■ Page excerpt ■

####################

The plasma in the fusion chamber is of course ionized hydrogen-deuterium. It has a charge which the magnetic rings contain and compress. To force fuel into that reaction, it has to be neutral, i.e. no charge. The magnetic confinement creates heating and ionizes the incoming fuel.
To my simple mind, it seems it will have to work in cycles of injection, magnetic heating, fusion, and energy release (but very fast). Like a pulse jet engine. I can’t see how a continuous energy out – fuel in flow system could be engineered, without some sort of staging of a flow. like a turbine engine with compressor stages separated from a energy extraction stage(s) I.e something analogous to hot gas turbines. As the outflowing plasma would be charged and moving fast. That fast flow plasma could be routed through a helically expanding plenum, embedded within a stationary magnetic field and a transformer-like Wire wound stator to couple the electrical energy to.

####################

Structured pose output listing:
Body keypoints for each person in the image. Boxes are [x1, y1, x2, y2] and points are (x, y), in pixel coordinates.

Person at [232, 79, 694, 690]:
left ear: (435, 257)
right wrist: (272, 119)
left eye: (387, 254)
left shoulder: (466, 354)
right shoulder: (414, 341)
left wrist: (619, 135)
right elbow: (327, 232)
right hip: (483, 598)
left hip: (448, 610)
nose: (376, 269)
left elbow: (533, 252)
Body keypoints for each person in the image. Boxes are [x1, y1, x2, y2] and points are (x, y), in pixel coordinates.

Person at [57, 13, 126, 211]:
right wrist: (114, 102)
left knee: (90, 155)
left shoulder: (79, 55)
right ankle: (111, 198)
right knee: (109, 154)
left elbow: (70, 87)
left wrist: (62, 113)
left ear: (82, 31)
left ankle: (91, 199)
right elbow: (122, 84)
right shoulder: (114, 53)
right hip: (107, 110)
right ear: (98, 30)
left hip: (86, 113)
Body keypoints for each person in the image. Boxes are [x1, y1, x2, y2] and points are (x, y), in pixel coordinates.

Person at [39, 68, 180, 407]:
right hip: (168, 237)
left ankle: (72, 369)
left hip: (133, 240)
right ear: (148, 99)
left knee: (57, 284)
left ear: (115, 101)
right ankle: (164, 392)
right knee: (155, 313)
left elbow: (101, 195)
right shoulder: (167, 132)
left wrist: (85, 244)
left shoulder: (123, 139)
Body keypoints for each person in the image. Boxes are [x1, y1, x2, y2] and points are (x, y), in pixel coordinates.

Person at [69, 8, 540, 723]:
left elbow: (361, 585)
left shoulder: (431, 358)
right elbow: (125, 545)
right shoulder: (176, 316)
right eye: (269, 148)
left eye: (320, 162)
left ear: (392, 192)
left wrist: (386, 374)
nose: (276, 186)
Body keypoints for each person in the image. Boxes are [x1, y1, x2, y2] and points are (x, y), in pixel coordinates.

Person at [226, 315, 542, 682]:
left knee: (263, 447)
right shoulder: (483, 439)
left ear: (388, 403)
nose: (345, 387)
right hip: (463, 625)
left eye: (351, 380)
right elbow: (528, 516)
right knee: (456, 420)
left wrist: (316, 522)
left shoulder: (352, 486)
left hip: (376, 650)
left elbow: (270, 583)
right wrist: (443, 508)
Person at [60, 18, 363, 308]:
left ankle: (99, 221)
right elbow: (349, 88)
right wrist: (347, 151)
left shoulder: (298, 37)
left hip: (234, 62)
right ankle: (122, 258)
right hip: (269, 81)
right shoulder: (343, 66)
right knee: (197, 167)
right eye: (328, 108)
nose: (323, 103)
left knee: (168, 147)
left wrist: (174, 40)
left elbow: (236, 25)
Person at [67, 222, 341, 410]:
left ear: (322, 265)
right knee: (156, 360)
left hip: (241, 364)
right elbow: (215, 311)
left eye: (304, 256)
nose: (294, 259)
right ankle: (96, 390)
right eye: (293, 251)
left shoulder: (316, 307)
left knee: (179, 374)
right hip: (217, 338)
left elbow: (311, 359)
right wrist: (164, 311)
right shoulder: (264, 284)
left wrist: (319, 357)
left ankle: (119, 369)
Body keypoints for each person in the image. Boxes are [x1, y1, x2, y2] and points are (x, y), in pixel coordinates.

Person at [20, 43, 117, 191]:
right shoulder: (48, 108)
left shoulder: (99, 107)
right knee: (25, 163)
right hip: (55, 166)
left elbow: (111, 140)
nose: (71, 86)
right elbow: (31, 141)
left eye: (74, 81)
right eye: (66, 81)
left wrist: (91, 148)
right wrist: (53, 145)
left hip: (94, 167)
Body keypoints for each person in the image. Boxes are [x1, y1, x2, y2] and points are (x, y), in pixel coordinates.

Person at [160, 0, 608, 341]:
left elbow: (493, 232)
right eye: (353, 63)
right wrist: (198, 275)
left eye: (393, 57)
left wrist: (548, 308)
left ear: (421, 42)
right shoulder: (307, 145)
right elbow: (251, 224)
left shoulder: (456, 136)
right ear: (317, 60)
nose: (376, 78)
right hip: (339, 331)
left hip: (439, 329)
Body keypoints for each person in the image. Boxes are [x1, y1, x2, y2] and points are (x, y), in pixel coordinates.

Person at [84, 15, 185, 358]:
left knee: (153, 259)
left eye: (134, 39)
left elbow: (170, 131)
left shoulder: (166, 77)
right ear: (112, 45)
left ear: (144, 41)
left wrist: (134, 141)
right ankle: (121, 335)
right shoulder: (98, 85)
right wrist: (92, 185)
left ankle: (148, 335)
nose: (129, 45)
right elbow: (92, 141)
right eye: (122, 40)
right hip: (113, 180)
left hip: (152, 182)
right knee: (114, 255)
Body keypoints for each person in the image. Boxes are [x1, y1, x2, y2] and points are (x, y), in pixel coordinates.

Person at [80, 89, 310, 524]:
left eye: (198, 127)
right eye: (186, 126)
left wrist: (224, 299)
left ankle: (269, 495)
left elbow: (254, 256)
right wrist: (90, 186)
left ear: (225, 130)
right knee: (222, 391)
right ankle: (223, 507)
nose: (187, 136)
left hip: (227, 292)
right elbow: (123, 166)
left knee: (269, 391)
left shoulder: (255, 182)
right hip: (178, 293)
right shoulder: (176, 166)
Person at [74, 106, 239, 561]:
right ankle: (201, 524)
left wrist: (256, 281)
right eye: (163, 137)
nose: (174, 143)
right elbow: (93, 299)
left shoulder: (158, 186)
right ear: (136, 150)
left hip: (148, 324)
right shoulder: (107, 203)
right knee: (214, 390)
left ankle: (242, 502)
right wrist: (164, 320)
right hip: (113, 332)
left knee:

####################

■ Tasks ■
1 > Reproduce the fusion passage from "To my simple" up to and including "electrical energy to.".
2 > In the fusion passage, what kind of engine is the proposed cycle of injection, heating, fusion, and energy release compared to?
3 > Continue the fusion passage from its last sentence.
This listing has no connection to the fusion passage.

■ Answers by item ■
1 >
To my simple mind, it seems it will have to work in cycles of injection, magnetic heating, fusion, and energy release (but very fast). Like a pulse jet engine. I can’t see how a continuous energy out – fuel in flow system could be engineered, without some sort of staging of a flow. like a turbine engine with compressor stages separated from a energy extraction stage(s) I.e something analogous to hot gas turbines. As the outflowing plasma would be charged and moving fast. That fast flow plasma could be routed through a helically expanding plenum, embedded within a stationary magnetic field and a transformer-like Wire wound stator to couple the electrical energy to.

2 > A pulse jet engine.

3 >
Joel O'Bryan
Reply to  Joel O'Bryan
October 15, 2014 2:51 pm

Further, I can see how incoming neutrally-charged fuel would be ionized and compressed once the contraption was at ionization operating temperature, one key technical hurdle is how to get it started from a cold-start. Some sort of plasma injector-compression cycle build-up would have to be used to get it started in a slow build up to fusion ignition temperature-pressure and then ramp up to a productive energy output level. I.e. that implies a somewhat long (many minutes to hours) startup phase.

Joel O'Bryan
Reply to  Joel O'Bryan
October 15, 2014 3:02 pm

In the cartoon diagram, the “neutron absorption to breed fuel” is a clear reference to Lithium-6 neutron capture. For a continous operating system, that 6Li is presumably in some form of gaseous state that feeds into the injection system. Lithium-6 deuteride, a solid at normal temps and pressure, is the stuff in a hydrogen bomb that absorbs fast fission neutrons, creates copious amounts of tritium, which is an even better fusion fuel than deuterium.

Tsk Tsk
Reply to  Joel O'Bryan
October 15, 2014 6:34 pm

No, you’d start out with a neutral gas and strike a glow in the chamber as part of the bring up. Doesn’t really matter how you do it but presumably you’d just strike it with a large voltage to generate breakdown. Once you have that you’ve got plenty of ions and electrons that you can inductively couple and push around to ionize fresh, neutral gas.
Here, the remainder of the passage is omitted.